WORK TO COMPLETE |
Even the shortest line counts, so transcribe all the data exactly.

++++ GIVEN DATA

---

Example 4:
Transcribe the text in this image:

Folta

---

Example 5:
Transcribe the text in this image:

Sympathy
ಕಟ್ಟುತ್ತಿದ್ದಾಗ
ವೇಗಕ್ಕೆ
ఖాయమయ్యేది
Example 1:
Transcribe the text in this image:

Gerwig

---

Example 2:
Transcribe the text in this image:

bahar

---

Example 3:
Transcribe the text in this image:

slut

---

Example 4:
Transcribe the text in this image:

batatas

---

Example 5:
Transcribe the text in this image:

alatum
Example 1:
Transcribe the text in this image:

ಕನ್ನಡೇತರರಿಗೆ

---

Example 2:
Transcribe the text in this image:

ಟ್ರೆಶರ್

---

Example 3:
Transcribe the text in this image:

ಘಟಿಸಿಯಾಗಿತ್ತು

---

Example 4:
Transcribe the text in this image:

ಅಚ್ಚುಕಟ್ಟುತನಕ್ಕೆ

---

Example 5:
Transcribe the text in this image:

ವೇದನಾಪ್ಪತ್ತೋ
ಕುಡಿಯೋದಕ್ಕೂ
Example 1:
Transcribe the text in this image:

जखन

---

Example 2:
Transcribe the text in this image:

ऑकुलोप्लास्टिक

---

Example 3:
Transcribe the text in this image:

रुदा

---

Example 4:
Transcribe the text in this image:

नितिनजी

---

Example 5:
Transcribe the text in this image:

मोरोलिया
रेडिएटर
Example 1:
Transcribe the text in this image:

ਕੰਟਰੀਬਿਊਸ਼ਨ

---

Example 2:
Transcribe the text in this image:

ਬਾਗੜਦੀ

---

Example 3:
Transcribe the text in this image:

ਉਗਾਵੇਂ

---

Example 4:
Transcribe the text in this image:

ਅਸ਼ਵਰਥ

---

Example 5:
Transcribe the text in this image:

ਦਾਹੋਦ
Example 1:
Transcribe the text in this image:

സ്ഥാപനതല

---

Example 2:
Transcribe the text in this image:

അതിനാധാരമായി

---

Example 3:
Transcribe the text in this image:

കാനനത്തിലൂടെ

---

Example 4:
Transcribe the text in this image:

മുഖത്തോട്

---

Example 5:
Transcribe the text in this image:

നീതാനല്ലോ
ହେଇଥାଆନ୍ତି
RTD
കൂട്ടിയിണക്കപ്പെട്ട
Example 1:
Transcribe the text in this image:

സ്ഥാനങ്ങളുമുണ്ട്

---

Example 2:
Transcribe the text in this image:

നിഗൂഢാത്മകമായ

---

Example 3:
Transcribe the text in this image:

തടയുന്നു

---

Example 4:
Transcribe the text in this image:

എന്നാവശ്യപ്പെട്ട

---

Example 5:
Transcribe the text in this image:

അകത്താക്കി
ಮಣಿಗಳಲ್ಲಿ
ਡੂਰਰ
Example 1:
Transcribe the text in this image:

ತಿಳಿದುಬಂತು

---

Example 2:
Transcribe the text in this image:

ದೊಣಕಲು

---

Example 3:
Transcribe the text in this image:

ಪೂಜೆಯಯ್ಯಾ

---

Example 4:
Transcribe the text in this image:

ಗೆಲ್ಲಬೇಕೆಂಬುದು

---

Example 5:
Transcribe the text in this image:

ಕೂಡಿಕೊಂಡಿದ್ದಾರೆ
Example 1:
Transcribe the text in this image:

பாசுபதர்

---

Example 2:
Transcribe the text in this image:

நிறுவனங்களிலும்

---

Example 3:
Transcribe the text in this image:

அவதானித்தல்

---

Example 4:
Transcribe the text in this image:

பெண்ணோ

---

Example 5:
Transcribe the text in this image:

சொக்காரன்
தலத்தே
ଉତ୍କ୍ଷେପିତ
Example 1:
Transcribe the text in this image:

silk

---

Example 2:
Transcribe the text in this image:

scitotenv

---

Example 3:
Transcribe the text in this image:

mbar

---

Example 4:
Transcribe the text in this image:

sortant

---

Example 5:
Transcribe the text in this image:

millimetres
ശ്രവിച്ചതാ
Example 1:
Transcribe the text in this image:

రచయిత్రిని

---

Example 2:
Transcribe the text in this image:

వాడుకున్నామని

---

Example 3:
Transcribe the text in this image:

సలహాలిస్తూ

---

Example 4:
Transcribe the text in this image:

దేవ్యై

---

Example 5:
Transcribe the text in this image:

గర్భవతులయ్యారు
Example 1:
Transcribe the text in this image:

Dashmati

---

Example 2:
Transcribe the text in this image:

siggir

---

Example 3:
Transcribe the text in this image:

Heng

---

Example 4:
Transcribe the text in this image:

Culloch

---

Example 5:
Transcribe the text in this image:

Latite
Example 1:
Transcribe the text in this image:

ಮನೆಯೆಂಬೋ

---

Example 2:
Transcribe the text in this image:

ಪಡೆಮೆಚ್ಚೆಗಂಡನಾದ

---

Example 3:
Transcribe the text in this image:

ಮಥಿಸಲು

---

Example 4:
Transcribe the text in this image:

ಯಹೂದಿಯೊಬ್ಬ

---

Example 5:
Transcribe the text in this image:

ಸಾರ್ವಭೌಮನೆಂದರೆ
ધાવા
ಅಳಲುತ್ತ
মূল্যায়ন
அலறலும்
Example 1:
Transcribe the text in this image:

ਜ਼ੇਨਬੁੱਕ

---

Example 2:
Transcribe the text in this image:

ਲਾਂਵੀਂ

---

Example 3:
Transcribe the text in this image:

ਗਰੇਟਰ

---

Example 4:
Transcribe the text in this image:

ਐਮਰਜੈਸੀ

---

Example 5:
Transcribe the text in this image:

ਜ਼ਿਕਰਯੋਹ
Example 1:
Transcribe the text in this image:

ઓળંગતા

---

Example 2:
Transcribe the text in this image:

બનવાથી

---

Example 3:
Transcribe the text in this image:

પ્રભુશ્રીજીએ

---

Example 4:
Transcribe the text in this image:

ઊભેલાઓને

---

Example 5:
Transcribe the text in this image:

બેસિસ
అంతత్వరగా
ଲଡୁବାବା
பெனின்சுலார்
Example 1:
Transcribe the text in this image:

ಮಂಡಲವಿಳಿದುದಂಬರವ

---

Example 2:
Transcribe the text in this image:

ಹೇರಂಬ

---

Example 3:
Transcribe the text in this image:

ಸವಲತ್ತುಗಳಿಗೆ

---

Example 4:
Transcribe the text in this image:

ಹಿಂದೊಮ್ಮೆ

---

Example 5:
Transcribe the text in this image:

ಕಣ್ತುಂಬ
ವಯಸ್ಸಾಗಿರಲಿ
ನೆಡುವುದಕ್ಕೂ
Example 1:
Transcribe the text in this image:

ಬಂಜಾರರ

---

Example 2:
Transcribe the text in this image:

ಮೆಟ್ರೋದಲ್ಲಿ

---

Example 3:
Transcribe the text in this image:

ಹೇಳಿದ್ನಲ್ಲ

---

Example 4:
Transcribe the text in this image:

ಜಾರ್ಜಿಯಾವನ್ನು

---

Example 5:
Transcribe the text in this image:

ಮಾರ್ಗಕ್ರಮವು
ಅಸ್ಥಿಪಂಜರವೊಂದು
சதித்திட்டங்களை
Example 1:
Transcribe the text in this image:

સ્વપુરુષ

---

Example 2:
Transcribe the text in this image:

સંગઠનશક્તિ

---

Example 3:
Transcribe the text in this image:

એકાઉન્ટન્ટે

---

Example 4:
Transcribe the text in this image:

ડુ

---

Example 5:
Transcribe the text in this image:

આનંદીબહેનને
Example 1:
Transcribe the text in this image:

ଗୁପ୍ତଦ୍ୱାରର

++++++++

RESPONSE |
---

Example 4:
Transcribe the text in this image:

Folta

---

Example 5:
Transcribe the text in this image:

Sympathy
ಕಟ್ಟುತ್ತಿದ್ದಾಗ
ವೇಗಕ್ಕೆ
ఖాయమయ్యేది
Example 1:
Transcribe the text in this image:

Gerwig

---

Example 2:
Transcribe the text in this image:

bahar

---

Example 3:
Transcribe the text in this image:

slut

---

Example 4:
Transcribe the text in this image:

batatas

---

Example 5:
Transcribe the text in this image:

alatum
Example 1:
Transcribe the text in this image:

ಕನ್ನಡೇತರರಿಗೆ

---

Example 2:
Transcribe the text in this image:

ಟ್ರೆಶರ್

---

Example 3:
Transcribe the text in this image:

ಘಟಿಸಿಯಾಗಿತ್ತು

---

Example 4:
Transcribe the text in this image:

ಅಚ್ಚುಕಟ್ಟುತನಕ್ಕೆ

---

Example 5:
Transcribe the text in this image:

ವೇದನಾಪ್ಪತ್ತೋ
ಕುಡಿಯೋದಕ್ಕೂ
Example 1:
Transcribe the text in this image:

जखन

---

Example 2:
Transcribe the text in this image:

ऑकुलोप्लास्टिक

---

Example 3:
Transcribe the text in this image:

रुदा

---

Example 4:
Transcribe the text in this image:

नितिनजी

---

Example 5:
Transcribe the text in this image:

मोरोलिया
रेडिएटर
Example 1:
Transcribe the text in this image:

ਕੰਟਰੀਬਿਊਸ਼ਨ

---

Example 2:
Transcribe the text in this image:

ਬਾਗੜਦੀ

---

Example 3:
Transcribe the text in this image:

ਉਗਾਵੇਂ

---

Example 4:
Transcribe the text in this image:

ਅਸ਼ਵਰਥ

---

Example 5:
Transcribe the text in this image:

ਦਾਹੋਦ
Example 1:
Transcribe the text in this image:

സ്ഥാപനതല

---

Example 2:
Transcribe the text in this image:

അതിനാധാരമായി

---

Example 3:
Transcribe the text in this image:

കാനനത്തിലൂടെ

---

Example 4:
Transcribe the text in this image:

മുഖത്തോട്

---

Example 5:
Transcribe the text in this image:

നീതാനല്ലോ
ହେଇଥାଆନ୍ତି
RTD
കൂട്ടിയിണക്കപ്പെട്ട
Example 1:
Transcribe the text in this image:

സ്ഥാനങ്ങളുമുണ്ട്

---

Example 2:
Transcribe the text in this image:

നിഗൂഢാത്മകമായ

---

Example 3:
Transcribe the text in this image:

തടയുന്നു

---

Example 4:
Transcribe the text in this image:

എന്നാവശ്യപ്പെട്ട

---

Example 5:
Transcribe the text in this image:

അകത്താക്കി
ಮಣಿಗಳಲ್ಲಿ
ਡੂਰਰ
Example 1:
Transcribe the text in this image:

ತಿಳಿದುಬಂತು

---

Example 2:
Transcribe the text in this image:

ದೊಣಕಲು

---

Example 3:
Transcribe the text in this image:

ಪೂಜೆಯಯ್ಯಾ

---

Example 4:
Transcribe the text in this image:

ಗೆಲ್ಲಬೇಕೆಂಬುದು

---

Example 5:
Transcribe the text in this image:

ಕೂಡಿಕೊಂಡಿದ್ದಾರೆ
Example 1:
Transcribe the text in this image:

பாசுபதர்

---

Example 2:
Transcribe the text in this image:

நிறுவனங்களிலும்

---

Example 3:
Transcribe the text in this image:

அவதானித்தல்

---

Example 4:
Transcribe the text in this image:

பெண்ணோ

---

Example 5:
Transcribe the text in this image:

சொக்காரன்
தலத்தே
ଉତ୍କ୍ଷେପିତ
Example 1:
Transcribe the text in this image:

silk

---

Example 2:
Transcribe the text in this image:

scitotenv

---

Example 3:
Transcribe the text in this image:

mbar

---

Example 4:
Transcribe the text in this image:

sortant

---

Example 5:
Transcribe the text in this image:

millimetres
ശ്രവിച്ചതാ
Example 1:
Transcribe the text in this image:

రచయిత్రిని

---

Example 2:
Transcribe the text in this image:

వాడుకున్నామని

---

Example 3:
Transcribe the text in this image:

సలహాలిస్తూ

---

Example 4:
Transcribe the text in this image:

దేవ్యై

---

Example 5:
Transcribe the text in this image:

గర్భవతులయ్యారు
Example 1:
Transcribe the text in this image:

Dashmati

---

Example 2:
Transcribe the text in this image:

siggir

---

Example 3:
Transcribe the text in this image:

Heng

---

Example 4:
Transcribe the text in this image:

Culloch

---

Example 5:
Transcribe the text in this image:

Latite
Example 1:
Transcribe the text in this image:

ಮನೆಯೆಂಬೋ

---

Example 2:
Transcribe the text in this image:

ಪಡೆಮೆಚ್ಚೆಗಂಡನಾದ

---

Example 3:
Transcribe the text in this image:

ಮಥಿಸಲು

---

Example 4:
Transcribe the text in this image:

ಯಹೂದಿಯೊಬ್ಬ

---

Example 5:
Transcribe the text in this image:

ಸಾರ್ವಭೌಮನೆಂದರೆ
ધાવા
ಅಳಲುತ್ತ
মূল্যায়ন
அலறலும்
Example 1:
Transcribe the text in this image:

ਜ਼ੇਨਬੁੱਕ

---

Example 2:
Transcribe the text in this image:

ਲਾਂਵੀਂ

---

Example 3:
Transcribe the text in this image:

ਗਰੇਟਰ

---

Example 4:
Transcribe the text in this image:

ਐਮਰਜੈਸੀ

---

Example 5:
Transcribe the text in this image:

ਜ਼ਿਕਰਯੋਹ
Example 1:
Transcribe the text in this image:

ઓળંગતા

---

Example 2:
Transcribe the text in this image:

બનવાથી

---

Example 3:
Transcribe the text in this image:

પ્રભુશ્રીજીએ

---

Example 4:
Transcribe the text in this image:

ઊભેલાઓને

---

Example 5:
Transcribe the text in this image:

બેસિસ
అంతత్వరగా
ଲଡୁବାବା
பெனின்சுலார்
Example 1:
Transcribe the text in this image:

ಮಂಡಲವಿಳಿದುದಂಬರವ

---

Example 2:
Transcribe the text in this image:

ಹೇರಂಬ

---

Example 3:
Transcribe the text in this image:

ಸವಲತ್ತುಗಳಿಗೆ

---

Example 4:
Transcribe the text in this image:

ಹಿಂದೊಮ್ಮೆ

---

Example 5:
Transcribe the text in this image:

ಕಣ್ತುಂಬ
ವಯಸ್ಸಾಗಿರಲಿ
ನೆಡುವುದಕ್ಕೂ
Example 1:
Transcribe the text in this image:

ಬಂಜಾರರ

---

Example 2:
Transcribe the text in this image:

ಮೆಟ್ರೋದಲ್ಲಿ

---

Example 3:
Transcribe the text in this image:

ಹೇಳಿದ್ನಲ್ಲ

---

Example 4:
Transcribe the text in this image:

ಜಾರ್ಜಿಯಾವನ್ನು

---

Example 5:
Transcribe the text in this image:

ಮಾರ್ಗಕ್ರಮವು
ಅಸ್ಥಿಪಂಜರವೊಂದು
சதித்திட்டங்களை
Example 1:
Transcribe the text in this image:

સ્વપુરુષ

---

Example 2:
Transcribe the text in this image:

સંગઠનશક્તિ

---

Example 3:
Transcribe the text in this image:

એકાઉન્ટન્ટે

---

Example 4:
Transcribe the text in this image:

ડુ

---

Example 5:
Transcribe the text in this image:

આનંદીબહેનને
Example 1:
Transcribe the text in this image:

ଗୁପ୍ତଦ୍ୱାରର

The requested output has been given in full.